I like this new version of drummer boy.







Couldn't find a pop version that moved me and really it's the vocal and melody and sentiment of this one that I like.


----------



## Jackie22

Thanks, April, those were beautiful.


----------



## hollydolly

Oh I love all Christmas songs....Chris Rea's driving home for Christmas is probably my favourite, but I love it all..and as soon as I hear this one, I really get into the Christmas spirit..


----------



## Happyflowerlady

I enjoy the Christmas season, all of the pretty colored lights and shiny decorations, the fragrant pine or fir smell of the Christmas tree, and also I love hearing all of the old carols, and the newer Christmas songs. 
As a child, I loved it when our church "went caroling", with all of us kids bundled in our snowsuits, and crowded into the back of someone's old Ford pickup. Up and down the snow-covered streets we went, singing our way along, and stopping by the houses of the older folks who went to our church. They usually came out with cookies to reward us for our fine caroling. 
The "Old Folks Home" was always one of our  favorite stops, and as we walked up and down the halls, we happily serenaded all of the elderly folks who lived there.  Even though they didn't have cookies, we knew that they loved us coming in and caroling for them. 
Now, I kind of am one of those older folks, thankfully not in the Old Folks Home yet; and I still love hearing the carolers if they come by, and even just the Christmas music on the radio. (I even like "Grandma Got Run Over By a Reindeer !) . 

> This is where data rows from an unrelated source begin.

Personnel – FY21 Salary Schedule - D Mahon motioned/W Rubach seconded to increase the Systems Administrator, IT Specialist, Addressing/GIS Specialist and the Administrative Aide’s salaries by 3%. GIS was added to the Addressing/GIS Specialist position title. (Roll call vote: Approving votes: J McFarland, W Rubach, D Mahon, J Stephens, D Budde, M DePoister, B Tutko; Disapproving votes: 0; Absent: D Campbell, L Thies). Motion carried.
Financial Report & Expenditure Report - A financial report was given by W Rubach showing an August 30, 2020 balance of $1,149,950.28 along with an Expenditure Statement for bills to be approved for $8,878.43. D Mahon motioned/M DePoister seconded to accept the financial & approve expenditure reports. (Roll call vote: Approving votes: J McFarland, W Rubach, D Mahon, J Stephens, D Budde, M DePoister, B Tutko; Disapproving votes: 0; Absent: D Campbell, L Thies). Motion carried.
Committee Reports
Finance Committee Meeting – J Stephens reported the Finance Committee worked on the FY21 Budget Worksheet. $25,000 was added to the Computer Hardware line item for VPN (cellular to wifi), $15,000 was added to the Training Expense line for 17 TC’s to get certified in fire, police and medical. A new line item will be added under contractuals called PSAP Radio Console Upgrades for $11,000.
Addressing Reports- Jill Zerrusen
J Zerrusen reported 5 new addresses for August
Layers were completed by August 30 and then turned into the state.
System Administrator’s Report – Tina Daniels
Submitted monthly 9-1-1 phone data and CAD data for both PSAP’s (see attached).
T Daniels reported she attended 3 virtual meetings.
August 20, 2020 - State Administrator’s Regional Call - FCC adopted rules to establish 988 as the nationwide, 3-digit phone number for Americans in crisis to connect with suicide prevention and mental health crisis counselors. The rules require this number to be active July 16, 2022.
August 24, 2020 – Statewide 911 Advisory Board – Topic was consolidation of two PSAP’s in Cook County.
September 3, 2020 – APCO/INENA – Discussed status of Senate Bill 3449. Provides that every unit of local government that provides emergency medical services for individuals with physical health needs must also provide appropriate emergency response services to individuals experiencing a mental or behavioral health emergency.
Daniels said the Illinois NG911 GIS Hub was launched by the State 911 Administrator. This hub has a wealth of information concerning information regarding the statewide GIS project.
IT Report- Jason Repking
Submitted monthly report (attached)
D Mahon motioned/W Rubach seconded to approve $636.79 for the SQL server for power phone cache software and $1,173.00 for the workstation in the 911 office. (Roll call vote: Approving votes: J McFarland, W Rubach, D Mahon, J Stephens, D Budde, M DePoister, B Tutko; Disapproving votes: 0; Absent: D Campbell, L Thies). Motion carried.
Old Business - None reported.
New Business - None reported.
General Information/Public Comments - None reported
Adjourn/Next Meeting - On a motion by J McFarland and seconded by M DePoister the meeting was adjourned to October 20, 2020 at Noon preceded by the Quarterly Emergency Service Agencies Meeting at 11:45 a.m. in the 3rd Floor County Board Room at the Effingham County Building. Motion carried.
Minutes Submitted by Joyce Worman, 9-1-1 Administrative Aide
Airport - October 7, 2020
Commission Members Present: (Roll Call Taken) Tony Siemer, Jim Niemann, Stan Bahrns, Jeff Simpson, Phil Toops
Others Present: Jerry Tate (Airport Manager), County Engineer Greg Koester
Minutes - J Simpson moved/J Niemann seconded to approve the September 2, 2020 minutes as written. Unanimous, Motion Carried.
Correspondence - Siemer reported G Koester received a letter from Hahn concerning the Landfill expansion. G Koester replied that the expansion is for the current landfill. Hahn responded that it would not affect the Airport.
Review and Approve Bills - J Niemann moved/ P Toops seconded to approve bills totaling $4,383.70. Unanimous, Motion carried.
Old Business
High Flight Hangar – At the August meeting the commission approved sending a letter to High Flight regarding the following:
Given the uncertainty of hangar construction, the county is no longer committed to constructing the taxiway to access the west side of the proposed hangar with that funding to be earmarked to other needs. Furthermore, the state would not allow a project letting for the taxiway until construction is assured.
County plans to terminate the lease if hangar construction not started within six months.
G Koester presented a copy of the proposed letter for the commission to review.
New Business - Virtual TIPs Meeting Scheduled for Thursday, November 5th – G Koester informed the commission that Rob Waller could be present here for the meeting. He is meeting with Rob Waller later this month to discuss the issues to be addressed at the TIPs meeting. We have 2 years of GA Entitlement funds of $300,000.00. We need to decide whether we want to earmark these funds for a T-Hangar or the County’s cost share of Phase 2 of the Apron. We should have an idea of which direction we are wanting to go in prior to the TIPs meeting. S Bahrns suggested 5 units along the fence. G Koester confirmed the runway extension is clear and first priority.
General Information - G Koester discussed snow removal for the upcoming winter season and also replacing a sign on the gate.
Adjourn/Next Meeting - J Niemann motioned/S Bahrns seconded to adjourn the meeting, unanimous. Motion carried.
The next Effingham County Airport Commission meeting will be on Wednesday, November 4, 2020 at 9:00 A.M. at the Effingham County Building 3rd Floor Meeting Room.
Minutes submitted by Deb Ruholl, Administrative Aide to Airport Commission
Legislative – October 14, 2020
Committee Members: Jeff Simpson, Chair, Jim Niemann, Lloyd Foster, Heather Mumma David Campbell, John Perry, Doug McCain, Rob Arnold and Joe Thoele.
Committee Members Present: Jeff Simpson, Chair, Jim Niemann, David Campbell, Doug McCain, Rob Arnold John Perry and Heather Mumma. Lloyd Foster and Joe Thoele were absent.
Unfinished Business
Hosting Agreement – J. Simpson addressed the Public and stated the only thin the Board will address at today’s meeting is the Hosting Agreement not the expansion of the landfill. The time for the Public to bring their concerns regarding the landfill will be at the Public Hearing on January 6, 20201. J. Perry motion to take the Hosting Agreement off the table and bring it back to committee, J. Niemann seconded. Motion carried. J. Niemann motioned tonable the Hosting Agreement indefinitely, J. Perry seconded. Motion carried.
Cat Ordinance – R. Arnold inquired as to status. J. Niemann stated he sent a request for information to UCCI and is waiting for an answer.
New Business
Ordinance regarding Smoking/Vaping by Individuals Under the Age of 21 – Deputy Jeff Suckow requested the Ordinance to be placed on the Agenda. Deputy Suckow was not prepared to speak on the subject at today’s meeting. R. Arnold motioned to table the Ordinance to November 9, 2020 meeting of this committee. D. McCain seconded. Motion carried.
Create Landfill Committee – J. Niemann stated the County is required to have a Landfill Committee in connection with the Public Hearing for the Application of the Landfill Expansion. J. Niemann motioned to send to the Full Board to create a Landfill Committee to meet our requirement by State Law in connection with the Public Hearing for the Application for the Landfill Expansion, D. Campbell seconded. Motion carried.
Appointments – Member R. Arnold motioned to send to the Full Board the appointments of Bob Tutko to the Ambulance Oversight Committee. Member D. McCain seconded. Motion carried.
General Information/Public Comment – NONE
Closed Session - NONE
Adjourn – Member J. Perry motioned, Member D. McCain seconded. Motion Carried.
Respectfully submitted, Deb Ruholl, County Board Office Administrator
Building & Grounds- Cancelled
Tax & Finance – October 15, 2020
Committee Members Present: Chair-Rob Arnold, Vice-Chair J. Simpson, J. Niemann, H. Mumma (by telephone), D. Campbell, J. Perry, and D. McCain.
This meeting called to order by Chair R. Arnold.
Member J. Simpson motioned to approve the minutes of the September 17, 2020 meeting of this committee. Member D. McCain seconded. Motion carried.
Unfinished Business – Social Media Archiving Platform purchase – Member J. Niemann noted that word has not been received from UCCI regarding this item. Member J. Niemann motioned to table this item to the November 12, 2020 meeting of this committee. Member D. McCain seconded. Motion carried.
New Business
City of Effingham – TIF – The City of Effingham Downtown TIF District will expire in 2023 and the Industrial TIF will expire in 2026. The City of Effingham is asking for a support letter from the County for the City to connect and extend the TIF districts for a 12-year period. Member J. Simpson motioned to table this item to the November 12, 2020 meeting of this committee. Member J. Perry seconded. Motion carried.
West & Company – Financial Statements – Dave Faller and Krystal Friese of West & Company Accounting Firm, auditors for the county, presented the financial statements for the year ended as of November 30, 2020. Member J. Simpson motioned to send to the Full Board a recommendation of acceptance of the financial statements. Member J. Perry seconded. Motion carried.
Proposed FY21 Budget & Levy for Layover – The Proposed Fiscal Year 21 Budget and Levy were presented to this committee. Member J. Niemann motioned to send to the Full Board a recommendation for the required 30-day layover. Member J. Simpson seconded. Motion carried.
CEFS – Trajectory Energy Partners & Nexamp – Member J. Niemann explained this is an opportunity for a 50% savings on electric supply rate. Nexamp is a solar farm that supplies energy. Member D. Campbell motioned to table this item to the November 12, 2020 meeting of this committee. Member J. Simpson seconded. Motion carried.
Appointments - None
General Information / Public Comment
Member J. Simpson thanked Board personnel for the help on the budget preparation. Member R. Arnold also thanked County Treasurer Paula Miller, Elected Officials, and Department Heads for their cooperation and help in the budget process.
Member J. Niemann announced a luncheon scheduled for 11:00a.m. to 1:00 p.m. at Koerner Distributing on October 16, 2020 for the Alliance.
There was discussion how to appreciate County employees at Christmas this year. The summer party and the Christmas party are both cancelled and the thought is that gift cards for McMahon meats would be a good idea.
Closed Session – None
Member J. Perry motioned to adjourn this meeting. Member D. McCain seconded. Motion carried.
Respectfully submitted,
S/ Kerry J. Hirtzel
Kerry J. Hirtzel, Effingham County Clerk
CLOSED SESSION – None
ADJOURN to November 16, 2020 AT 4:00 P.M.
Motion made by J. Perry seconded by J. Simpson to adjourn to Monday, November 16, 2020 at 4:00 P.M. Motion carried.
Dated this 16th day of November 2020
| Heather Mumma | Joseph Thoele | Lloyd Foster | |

One of my favorite things was when I was selling newspaper subscriptions at stores, and I worked at Old Time Pottery.  They played music from the 50's-60's every day, and at Christmas, the whole store was like a  Christmas world with all of the decorations that they sold there. Naturally, they played Christmas music all day long , every day from Thanksgiving until Christmas Eve.  I was in Christmas-overdose Heaven ! I loved it !  I tried (sometimes unsuccessfully) to refrain from singing along with the Christmas carols, and to remember that I  was there to sell newspaper subscriptions, and not seranade the people coming in the doors. 

Here is Jim Reeves, singing  "An Old Christmas Card", which has long been one of my favorites, and I also love his rendition of Silver Bells. 

http://youtu.be/1aih_GeHsZ4


----------



## SeaBreeze

I'm not a big fan of Christmas songs, but I always like this one.


----------



## RadishRose

Marys Boy Child by Little River Band


----------



## Capt Lightning

I don't like soppy, sentimental Christmas songs and I absolutely HATE 'Fairy tale of New York'.  A few are OK, The Ronettes "Sleigh Ride" is fine and so is Shakin Stevens "Merry Christmas everyone".


----------



## Butterfly

I like Mary Did You Know.

I'm a bit of a grinch, I guess, but if I hear Rockin' Around the Christmas Tree one more time, I'm going to lose my lunch.  It seems to be everywhere.


----------



## drifter

That drummr was a boy, wasn't he?


----------